Don’t Expect Google Glass Under the Christmas Tree This Year
When Google’s (NASDAQ:GOOG) chief executive officer Eric Schmidt said in April that his company’s highly-anticipated Glass technology was a “year-ish away,” many analysts didn’t believe him, claiming that the CEO was overestimating how long it would take the product to launch. Now, it looks like Schmidt is proving his naysarers wrong, because Google has officially set the connected eyewear’s release date to sometime in 2014 and many consumers are thus crossing the Glass technology off their Christmas lists.
When Computerworld asked a Google spokesman about its adjusted dates and rumors over a 2013 launch, according to CNBC, the spokesperson explained that, “We’re always adjusting and readjusting timelines. The most important thing that we do is focus on building a great product for users whenever that might be launched.”
Now, although the mass market may be frustrated that it won’t be getting its hands on Google Glass before the new year, lawmakers and other venues are likely breathing easy that they now have more time to brainstorm the legislation and rules that will undoubtedly follow the Glass’s launch.
A handful of automakers such as Tesla Motors (NASDAQ:TSLA) and Mercedes Benz have already been working to implement this new technology into their next line of vehicles, but certain regulators may hinder that technological progress.
The U.K. Department of Transportation has already posted warnings that the technology will not be permitted on the region’s roads and that legislation is also extending to the United States. West Virginia lawmakers recently introduced a bill that makes it illegal to drive on state roads while “using a wearable computer with mounted display,” and other states may quickly follow suit.

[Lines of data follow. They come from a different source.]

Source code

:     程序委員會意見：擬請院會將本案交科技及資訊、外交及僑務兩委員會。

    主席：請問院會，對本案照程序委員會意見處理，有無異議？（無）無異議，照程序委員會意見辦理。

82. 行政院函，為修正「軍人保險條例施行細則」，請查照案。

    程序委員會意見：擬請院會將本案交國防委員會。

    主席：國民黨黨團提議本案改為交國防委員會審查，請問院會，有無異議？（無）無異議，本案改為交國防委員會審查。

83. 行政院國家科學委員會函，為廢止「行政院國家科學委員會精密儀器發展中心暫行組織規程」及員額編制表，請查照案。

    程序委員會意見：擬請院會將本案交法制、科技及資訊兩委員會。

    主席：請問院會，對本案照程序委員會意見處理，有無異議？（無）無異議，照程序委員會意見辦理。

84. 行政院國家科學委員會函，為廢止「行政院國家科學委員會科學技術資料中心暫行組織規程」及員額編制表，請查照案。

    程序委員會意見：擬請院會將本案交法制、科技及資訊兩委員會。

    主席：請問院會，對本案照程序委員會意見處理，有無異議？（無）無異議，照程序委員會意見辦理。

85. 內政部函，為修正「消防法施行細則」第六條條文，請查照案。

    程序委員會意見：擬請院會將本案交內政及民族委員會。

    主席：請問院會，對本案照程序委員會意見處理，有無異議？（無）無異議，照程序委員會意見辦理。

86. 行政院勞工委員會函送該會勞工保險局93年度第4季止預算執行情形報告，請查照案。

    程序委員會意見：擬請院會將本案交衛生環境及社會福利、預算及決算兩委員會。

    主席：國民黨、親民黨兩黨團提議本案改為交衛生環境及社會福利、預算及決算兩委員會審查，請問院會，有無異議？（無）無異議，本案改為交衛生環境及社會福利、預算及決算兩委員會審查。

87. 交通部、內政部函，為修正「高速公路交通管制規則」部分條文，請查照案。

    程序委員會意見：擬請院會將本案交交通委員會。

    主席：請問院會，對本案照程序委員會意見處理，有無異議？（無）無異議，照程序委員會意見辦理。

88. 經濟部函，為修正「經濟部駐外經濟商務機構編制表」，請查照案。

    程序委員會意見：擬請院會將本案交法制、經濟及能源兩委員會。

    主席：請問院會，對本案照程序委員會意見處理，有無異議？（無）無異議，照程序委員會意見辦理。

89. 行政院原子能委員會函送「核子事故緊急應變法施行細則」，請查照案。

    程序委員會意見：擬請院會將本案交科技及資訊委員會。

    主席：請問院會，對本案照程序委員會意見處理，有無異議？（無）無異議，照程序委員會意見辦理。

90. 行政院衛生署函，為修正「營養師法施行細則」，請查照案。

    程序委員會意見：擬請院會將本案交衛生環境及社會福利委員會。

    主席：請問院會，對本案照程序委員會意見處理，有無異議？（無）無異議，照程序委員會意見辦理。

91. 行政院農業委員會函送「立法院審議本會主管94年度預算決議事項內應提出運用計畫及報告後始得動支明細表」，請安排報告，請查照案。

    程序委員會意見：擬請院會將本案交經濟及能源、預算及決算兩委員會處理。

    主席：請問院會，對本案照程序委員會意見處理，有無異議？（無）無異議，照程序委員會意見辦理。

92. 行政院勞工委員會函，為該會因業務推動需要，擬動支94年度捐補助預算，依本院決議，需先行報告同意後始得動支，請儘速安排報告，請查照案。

That kind of legislation even extends off the roads. Certain venues such as bars and casinos are already barring the technology from within their walls, and other social establishments are quickly gearing up to do the same. These places want to ensure that their patrons’ privay and rights are maintained, but luckily now with this recent Google announcement, business owners and lawmakers won’t have to make any big decisions just yet.